Saturday, April 09, 2016

Who is the Brilliant Friend?

Vesuvius from Naples at Sunset (Wikipedia) -- often mentioned as
visible from "the neighborhood," the impoverished area where narrator
lives for most of her life.
Brilliant in a wold that doesn't value brilliance. Sensitive in a world full of dishonesty, violence, and death. Seeking identity in a world that subjugates women to men. The two women in Elena Ferrante's Neapolitan novels are irresistible. I've now finished the third and fourth of the series; I wrote about the first two books here: Prosciutto, Symbol of Abundance Amidst Poverty.

The two women are the narrator, Elena Greco, and her friend Lina or Lila or Raffaella Cerullo, both born in 1944. The four books cover the characters' entire lives from their time as star pupils in elementary school through old age. Throughout the first book, I thought that the "brilliant friend" was Lila, but at the end Lila says to the narrator: "you’re my brilliant friend, you have to be the best of all, boys and girls.” (Kindle Location 4173).

I think each regards the other as her "brilliant friend." At the end of the last book: "Now I was a mature woman with an established profile. I was what Lila herself, sometimes joking, sometimes serious, had often repeated: Elena Greco, the brilliant friend of Raffaella Cerullo. From that unexpected reversal of destinies I would emerge annihilated." (The Story of the Lost Child: Neapolitan Novels, Book Four pages 459-460).

The first book begins with Lila's disappearance, reported to Elena by her son Rino: "It’s been at least three decades since she told me that she wanted to disappear without leaving a trace, and I’m the only one who knows what she means. She never had in mind any sort of flight, a change of identity, the dream of making a new life somewhere else. And she never thought of suicide, .... She meant something different: she wanted to vanish." (My Brilliant Friend: Neapolitan Novels, Book One, Kindle Locations 173-176).

The final book ends with this disappearance. By now the reader too knows what is meant. As I read, I often felt that the book was not about two women, but about one woman whose life had two possibilities, which somehow she realized simultaneously. The book is obviously how chance and choice create their two separate destinies from what I see as a single beginning.

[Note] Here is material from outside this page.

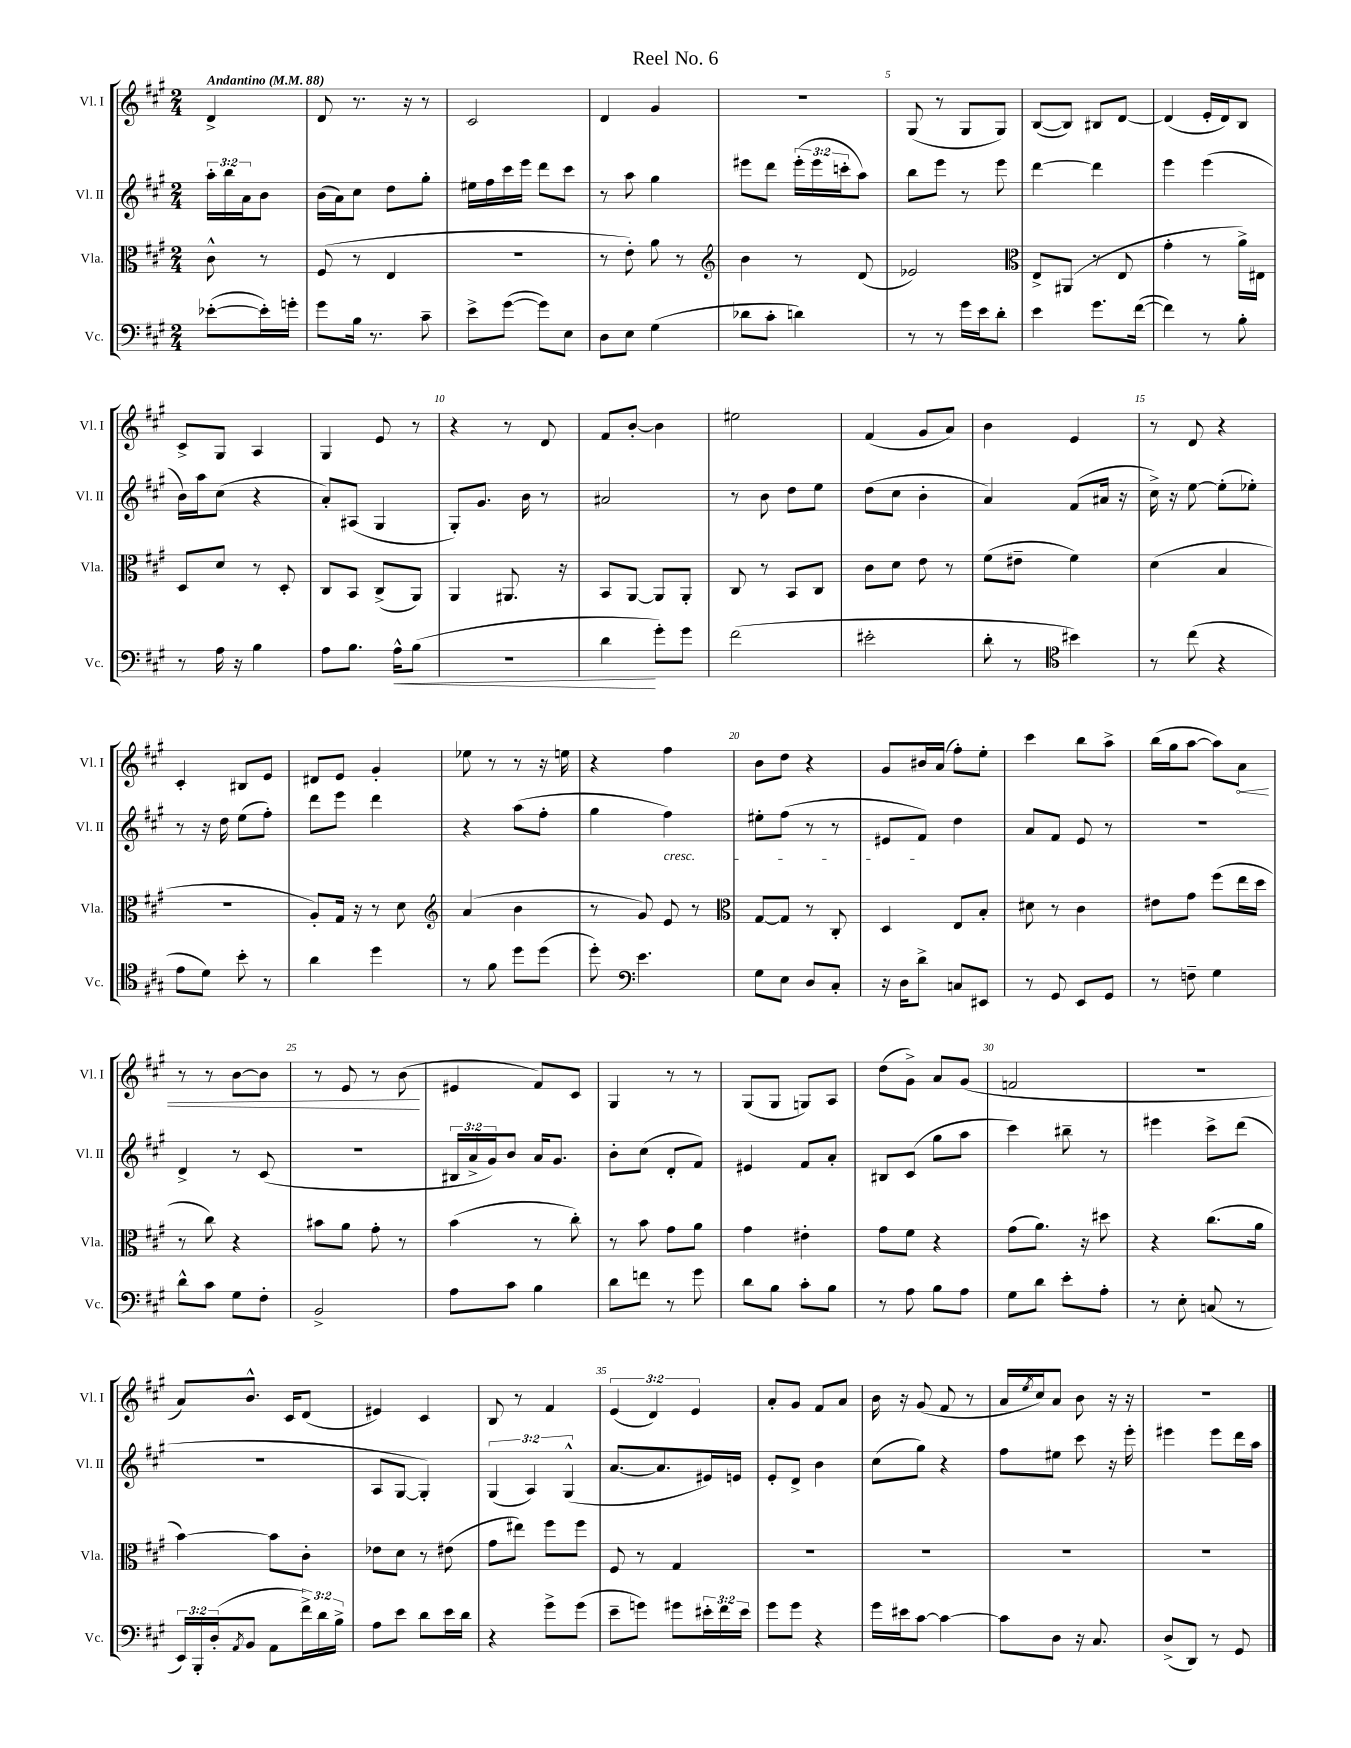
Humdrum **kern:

The four volumes follow a progression that seems familiar from feminist novels of earlier times, such as the early novels of Doris Lessing. To summarize these elements of parallel feminist life stories:

  • We begin with unaware girlhood -- Lila and Elena start out with similar promise, similar poverty, similar families, similar fears of the powerful forces in "the neighborhood."
  • For Lila: dropping out before high school and early marriage to a shopkeeper. For Elena: high school and university education, success as a novelist, marriage to an intellectual; above all, respectability. 
  • Children/domestic misery -- here the fact that the women take two paths and especially start domestic life at very different ages means another set of contrasting experiences.
  • Elena leaves the neighborhood and lives in several other Italian cities, as well as in another part of Naples. Lila never leaves the neighborhood.
  • Lila leaves her marriage while still a teenager. She takes a lover, Nino; breaks up with him; then supports herself and her son, first working at a terrible and exploitative factory job. Eventually she studies the newly emerging computer technology and becomes a successful business owner in partnership with a man who eventually is also a life partner.
  • In their early twenties: social awareness. Communist activism, political idealism/ideology for Elena. Lifelong indifference or hostility to conventional politics for Lila. For both: disillusion with male-dominated and doctrinaire politicians and hatred of neighborhood bosses. 
  • Feminism in its militant 1970s form for Elena.
  • Elena leaves her husband over a decade later than Lila -- with the same man, Nino, who has obsessed her since childhood.
  • Throughout, the women's relationship to their children is very important. The children's births, early lives, emergence as adults, and their relationships to each other and to their various fathers provide a major element of the overall plot of the books.

  • A more standard version of a woman's life in the 1970s would have Elena's feminist consciousness liberate herself and become self-sufficient, using her income from being by this time a well-respected writer. Instead of liberating herself, however, Elena lives in the shadow of Nino, giving up her ambitions for a time until she finally does free herself. Though she can't accept how flawed Nino is, her narrative makes the reader highly aware of what a weak and selfish man he is. During this time, she returns to Naples and to long years of closeness to Lila, eventually ended by another break.

    The book shows the two women's constant awareness of the politics of "the neighborhood" in Naples, where they are born and mostly live. It depicts their interaction with the various powerful figures of the neighborhood; events such as the major earthquake of 1983; the politics and struggles of Italy in the era (such as the death of Aldo Moro); and a general awareness of the world at large. The four books create a vast panorama set against the ugliness of urban poverty, the beauty of the sea and Mount Vesuvius, the constantly changing Naples landscape, and the complexity of life for all.

    1 comment:

    1. I have not heard of this series. Sounds intriguing, Mae.